While the company is clearly pinning its hopes on the BlackBerry Z10 and other BlackBerry 10 devices winning back market share from smartphones like the Apple iPhone 5 and the Google Nexus 4, it has a clear backup strategy in place: bringing its messaging know-how to iOS and Android devices.

Launched this week at the company's BlackBerry Enterprise Forum, the BlackBerry Work Spaces functionality isn't available for direct download on the rival smartphones and tablets. Instead, it's to form part of the company's BlackBerry Enterprise Server (BES) 10 software, used by companies to provide back-end management and communications for BlackBerry handsets.

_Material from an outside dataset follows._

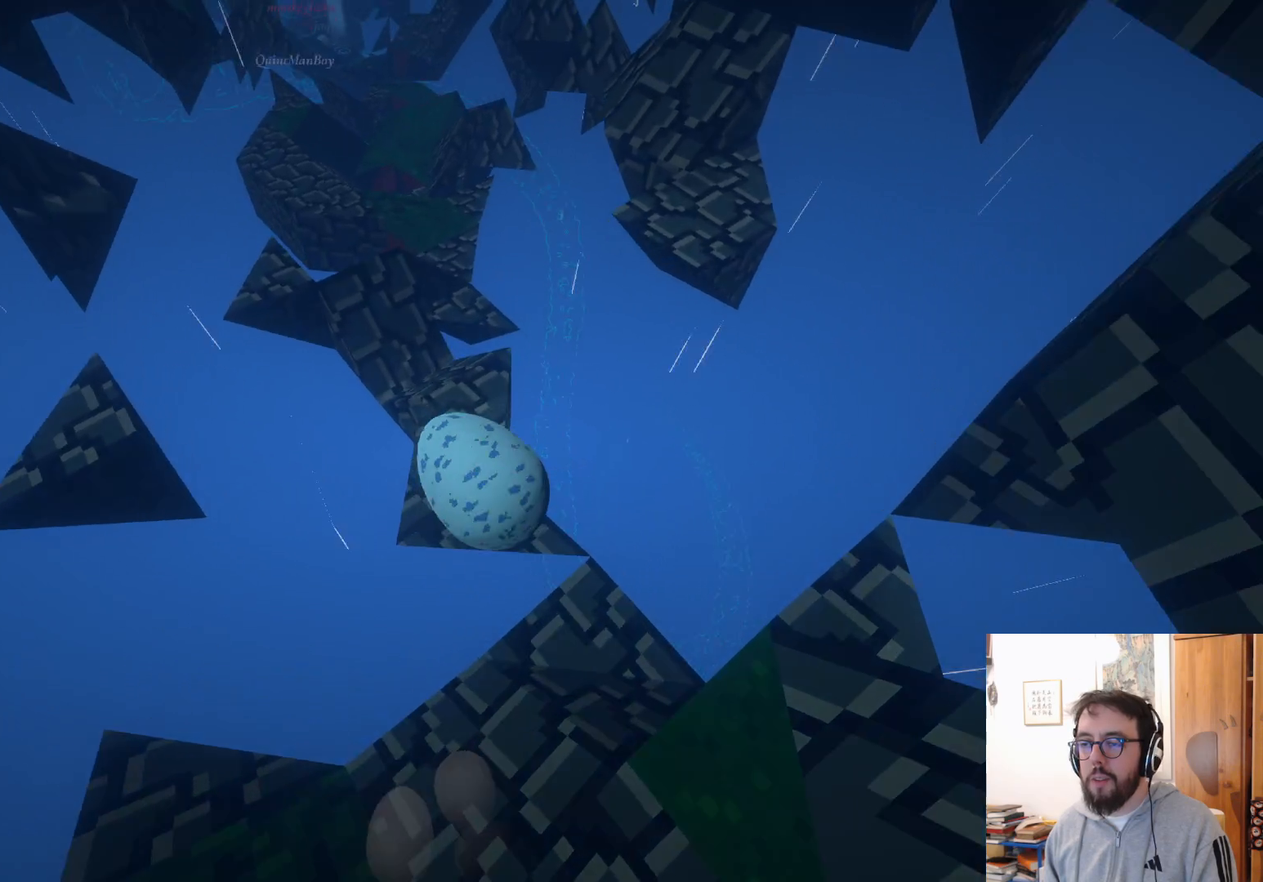
{"buttons": [], "left_stick": "up-left", "right_stick": "center", "events": [[17, "right_stick", "center"], [333, "left_stick", "up-left"]]}
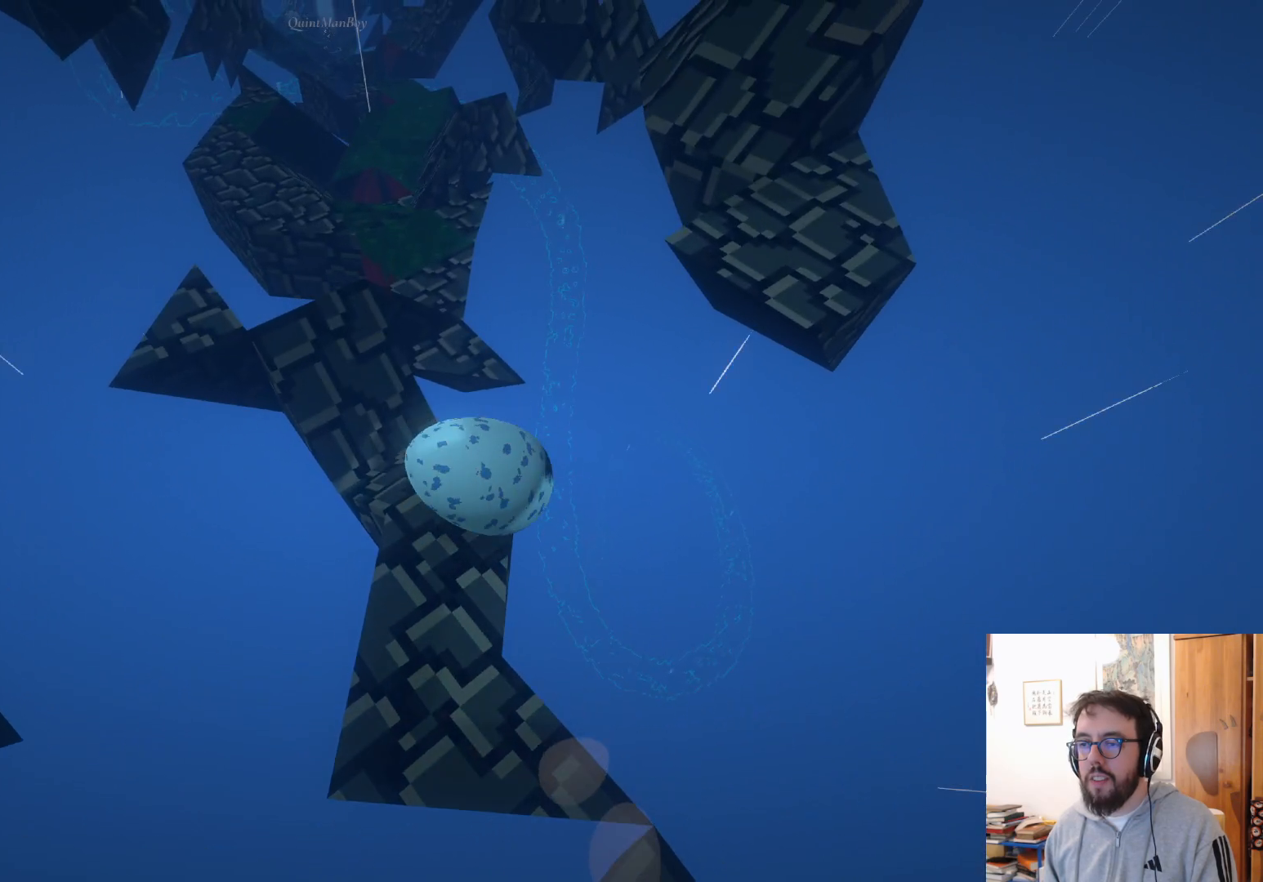
{"buttons": [], "left_stick": "up", "right_stick": "center", "events": [[50, "left_stick", "left"], [167, "A", "down"], [317, "left_stick", "up-left"], [433, "left_stick", "up"], [500, "A", "up"]]}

When installed, the BlackBerry Work Spaces system will allow administrators to split iOS and Android smartphones and tablets in two, providing the user with a 'home' space in which he or she can install whatever software they like and a 'work' space in which only pre-approved applications and data reside. The user gets more flexibility in their use of the device and the promise of improved privacy, while the administrator gets more control and the promise of security.

It's a neat idea, and one that clearly latches on to the current trend for 'bring-your-own-device' in the enterprise - but also indicates a tacit admission on BlackBerry's part that it has lost its cachet among business users, with many opting for Apple's iPhone and iPad devices instead.